> **DIRECTIONS**:
1/ Copy everything in the CeMEE abstract from "Keywords: GWAS; MPP;" down to "quantitative trait; selfing.", word for word.
2/ Using the abstract on the CeMEE panel, decide whether each statement agrees with it. Answer yes or no, and quote the words that settle it: (a) The panel was created by crossing 16 wild isolates. (b) The panel holds most of the single-nucleotide polymorphisms known to segregate in natural populations. (c) Sign epistasis can explain close to 40% of the variance in fertility.

> **TEXT BLOCK**:
__________

Polygenicity and Epistasis Underlie Fitness-Proximal Traits in the Caenorhabditis elegans Multiparental Experimental Evolution (CeMEE) Panel

Abstract

Understanding the genetic basis of complex traits remains a major challenge in biology. Polygenicity, phenotypic plasticity, and epistasis contribute to phenotypic variance in ways that are rarely clear. This uncertainty can be problematic for estimating heritability, for predicting individual phenotypes from genomic data, and for parameterizing models of phenotypic evolution. Here, we report an advanced recombinant inbred line (RIL) quantitative trait locus mapping panel for the hermaphroditic nematode Caenorhabditis elegans, the C. elegans multiparental experimental evolution (CeMEE) panel. The CeMEE panel, comprising 507 RILs at present, was created by hybridization of 16 wild isolates, experimental evolution for 140-190 generations, and inbreeding by selfing for 13-16 generations. The panel contains 22% of single-nucleotide polymorphisms known to segregate in natural populations, and complements existing C. elegans mapping resources by providing fine resolution and high nucleotide diversity across > 95% of the genome. We apply it to study the genetic basis of two fitness components, fertility and hermaphrodite body size at time of reproduction, with high broad-sense heritability in the CeMEE. While simulations show that we should detect common alleles with additive effects as small as 5%, at gene-level resolution, the genetic architectures of these traits do not feature such alleles. We instead find that a significant fraction of trait variance, approaching 40% for fertility, can be explained by sign epistasis with main effects below the detection limit. In congruence, phenotype prediction from genomic similarity, while generally poor ([Formula: see text]), requires modeling epistasis for optimal accuracy, with most variance attributed to the rapidly evolving chromosome arms.

Keywords: GWAS; MPP; Multiparent Advanced Generation Inter-Cross (MAGIC); QTL; body size; complex trait; epistasis; experimental evolution; fertility; genetic architecture; heritability; multiparental populations; polygenicity; quantitative trait; selfing.

__________

> **EXTRACTED RECORDS**:
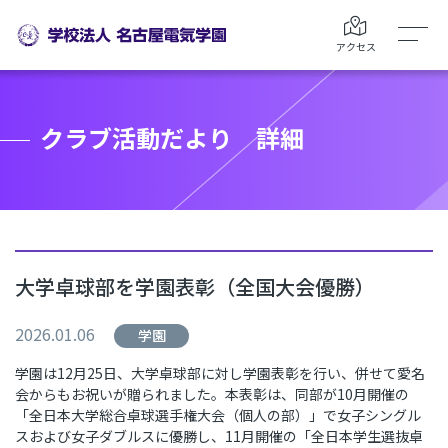
アクセス
クラブ活動だより 詳細
大学卓球部を学園表彰（全国大会優勝）
2026.01.06
学園
学園は
12
月
25
日、大学卓球部に対し学園表彰を行い、併せて愛名
会からもお祝いが贈られました。
本表彰は、同部が
10
月開催の
「全日本大学総合卓球選手権大会（個人の部）」で女子シングル
スおよび女子ダブルスに優勝し、
11
月開催の「全日本学生選抜卓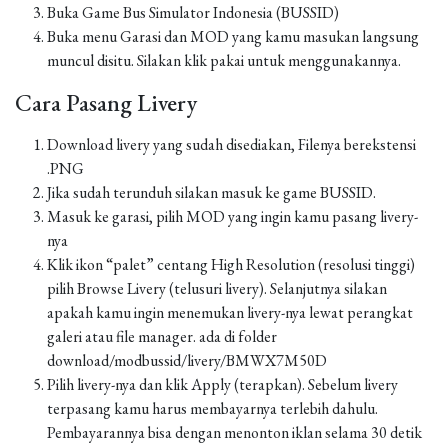
Buka Game Bus Simulator Indonesia (BUSSID)
Buka menu Garasi dan MOD yang kamu masukan langsung
muncul disitu. Silakan klik pakai untuk menggunakannya.
Cara Pasang Livery
Download livery yang sudah disediakan, Filenya berekstensi
.PNG
Jika sudah terunduh silakan masuk ke game BUSSID.
Masuk ke garasi, pilih MOD yang ingin kamu pasang livery-
nya
Klik ikon “palet” centang High Resolution (resolusi tinggi)
pilih Browse Livery (telusuri livery). Selanjutnya silakan
apakah kamu ingin menemukan livery-nya lewat perangkat
galeri atau file manager. ada di folder
download/modbussid/livery/BMWX7M50D
Pilih livery-nya dan klik Apply (terapkan). Sebelum livery
terpasang kamu harus membayarnya terlebih dahulu.
Pembayarannya bisa dengan menonton iklan selama 30 detik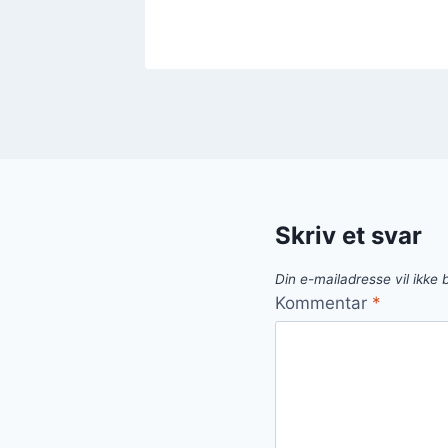
Skriv et svar
Din e-mailadresse vil ikke b
Kommentar
*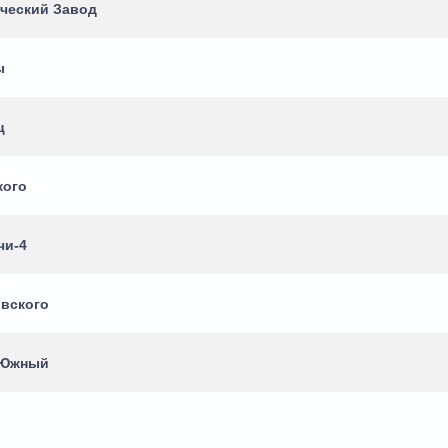
ический Завод
ы
ц
кого
чи-4
вского
 Южный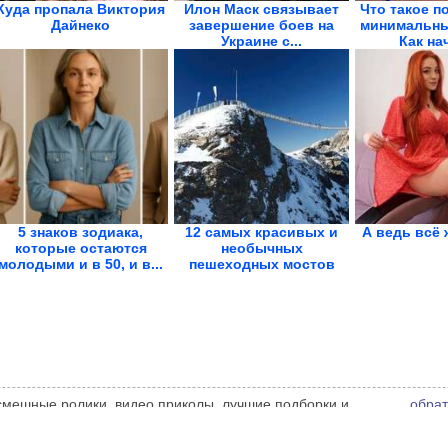
Куда пропала Виктория
Илон Маск связывает
Что такое п
Дайнеко
завершение боев на
минимальны
Украине с...
Как нач
5 знаков зодиака,
12 самых красивых и
А ведь всё 
которые остаются
необычных
молодыми и в 50, и в...
пешеходных мостов
планеты
 смешные ролики, видео приколы, лучшие подборки и
обрат
 администрации сайта может не совпадать с мнением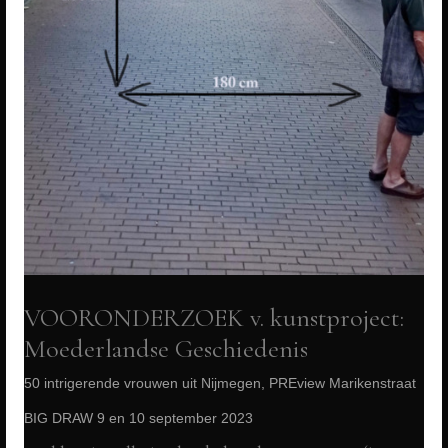
VOORONDERZOEK v. kunstproject:
Moederlandse Geschiedenis
50 intrigerende vrouwen uit Nijmegen, PREview Marikenstraat
BIG DRAW 9 en 10 september 2023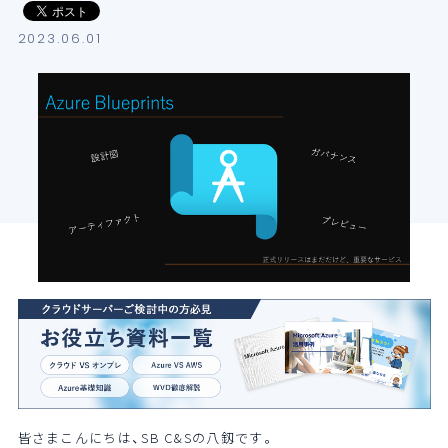
導入支援サービス
2023.06.01
ブログ
イベント・セミナー
よくある質問
SB C&Sの強み
皆さまこんにちは、SB
C&S
の八釼です。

__________

> **RESULTS FOR THE EXERCISE**:
1/
Keywords: GWAS; MPP; Multiparent Advanced Generation Inter-Cross (MAGIC); QTL; body size; complex trait; epistasis; experimental evolution; fertility; genetic architecture; heritability; multiparental populations; polygenicity; quantitative trait; selfing.

2/
(a) Yes: "created by hybridization of 16 wild isolates"
(b) No: "The panel contains 22% of single-nucleotide polymorphisms known to segregate in natural populations"
(c) Yes: "a significant fraction of trait variance, approaching 40% for fertility, can be explained by sign epistasis"